> Data to examine:

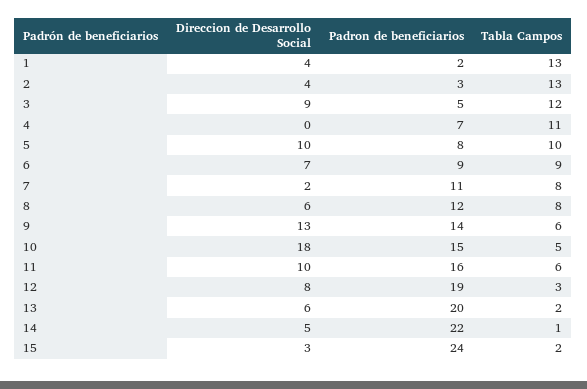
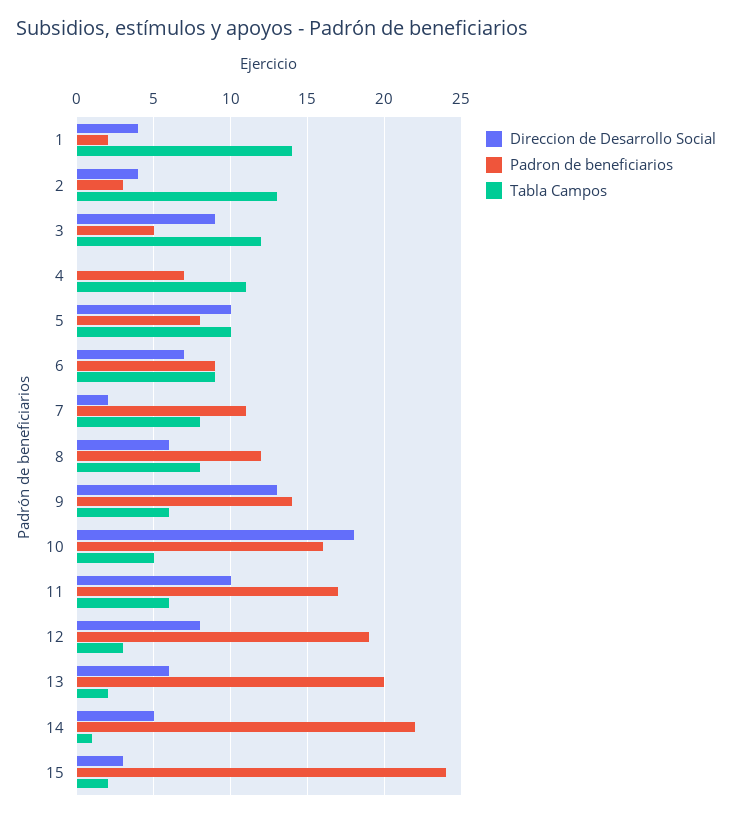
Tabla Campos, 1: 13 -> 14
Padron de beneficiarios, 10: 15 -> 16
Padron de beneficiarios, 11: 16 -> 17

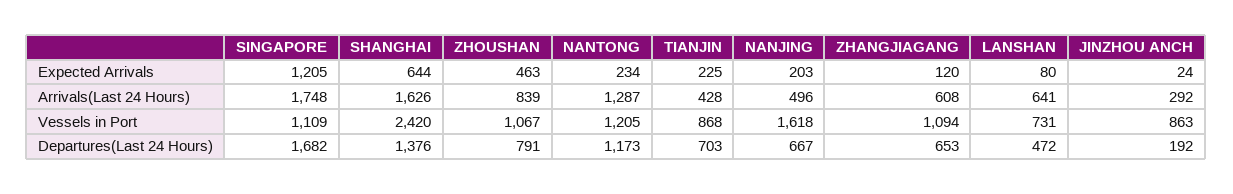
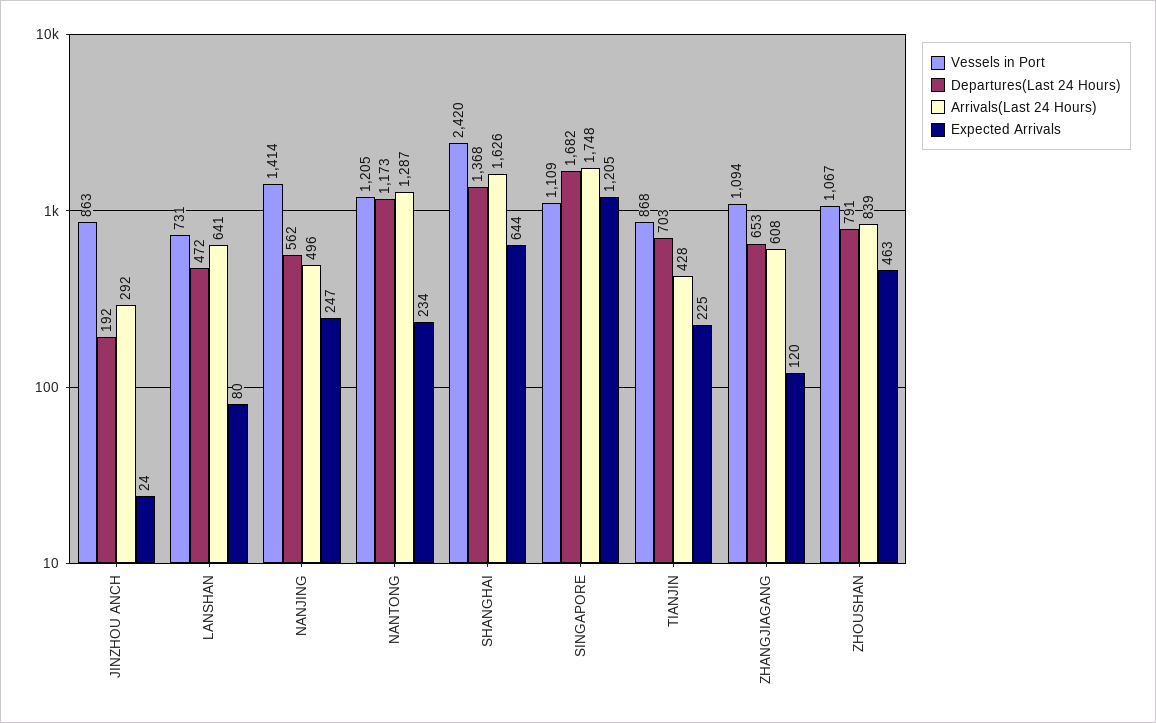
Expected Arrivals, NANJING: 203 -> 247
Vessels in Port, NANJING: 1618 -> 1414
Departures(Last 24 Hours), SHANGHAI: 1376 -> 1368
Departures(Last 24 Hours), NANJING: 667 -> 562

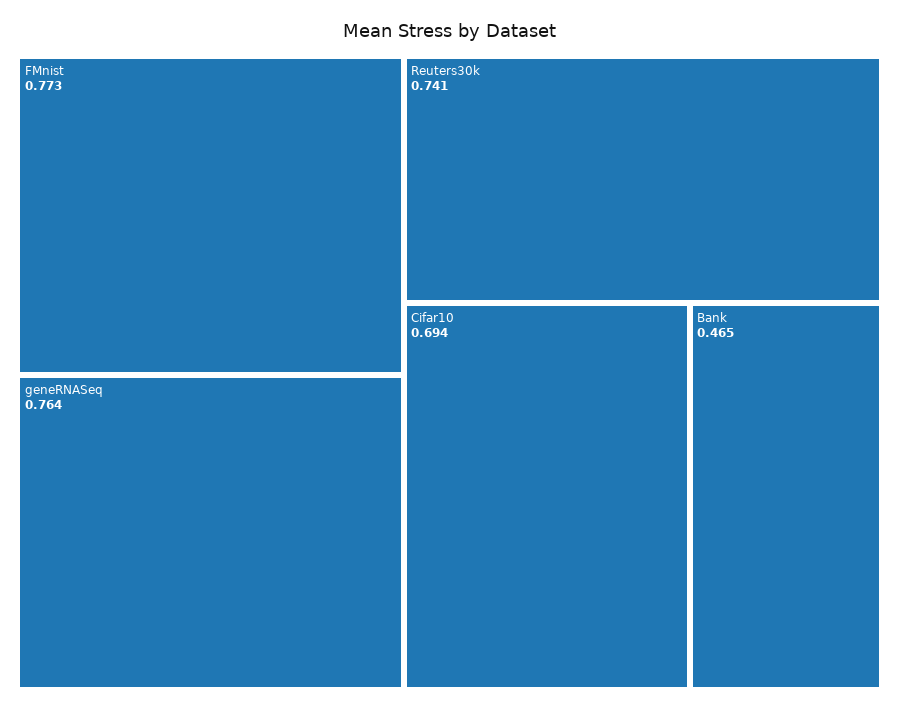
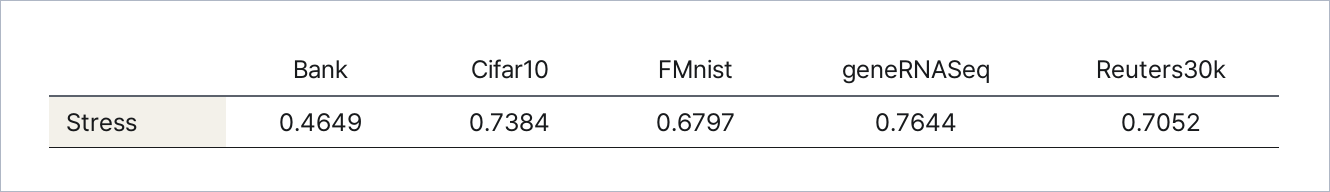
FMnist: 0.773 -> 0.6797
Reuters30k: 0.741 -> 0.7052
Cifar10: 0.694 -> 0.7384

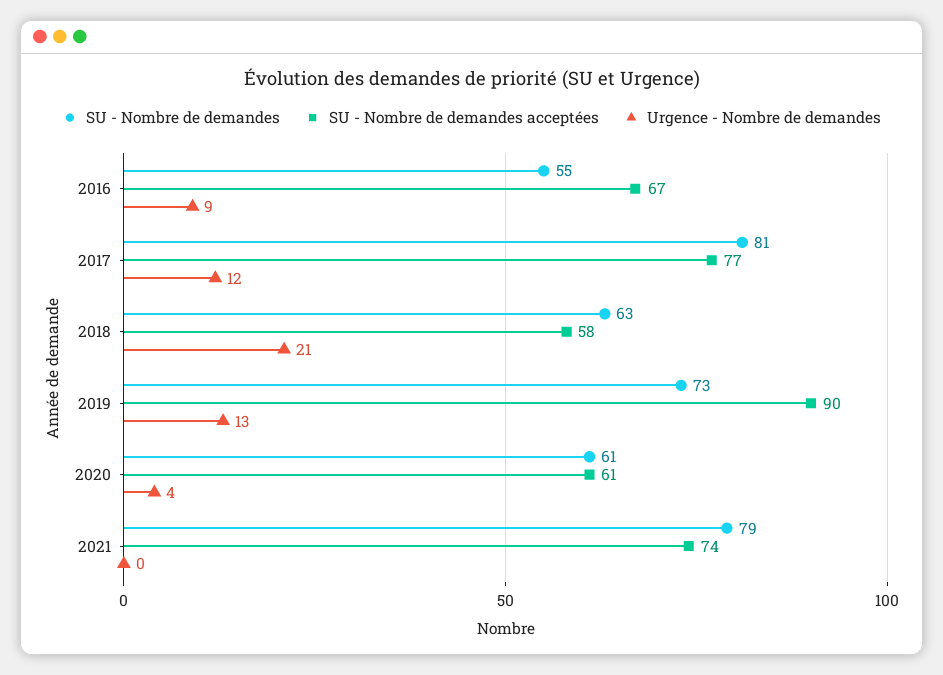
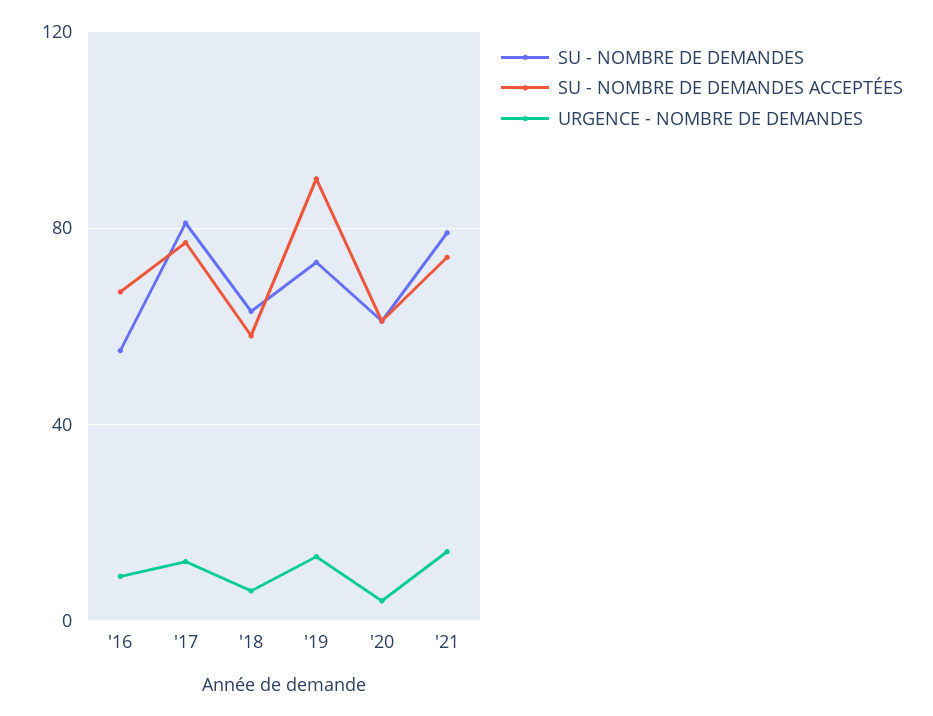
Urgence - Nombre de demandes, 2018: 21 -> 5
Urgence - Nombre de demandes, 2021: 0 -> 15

> Exercise details:
Please filter the listing down to lines that include the word "Padron".

> Result of this exercise:
Padron de beneficiarios, 10: 15 -> 16
Padron de beneficiarios, 11: 16 -> 17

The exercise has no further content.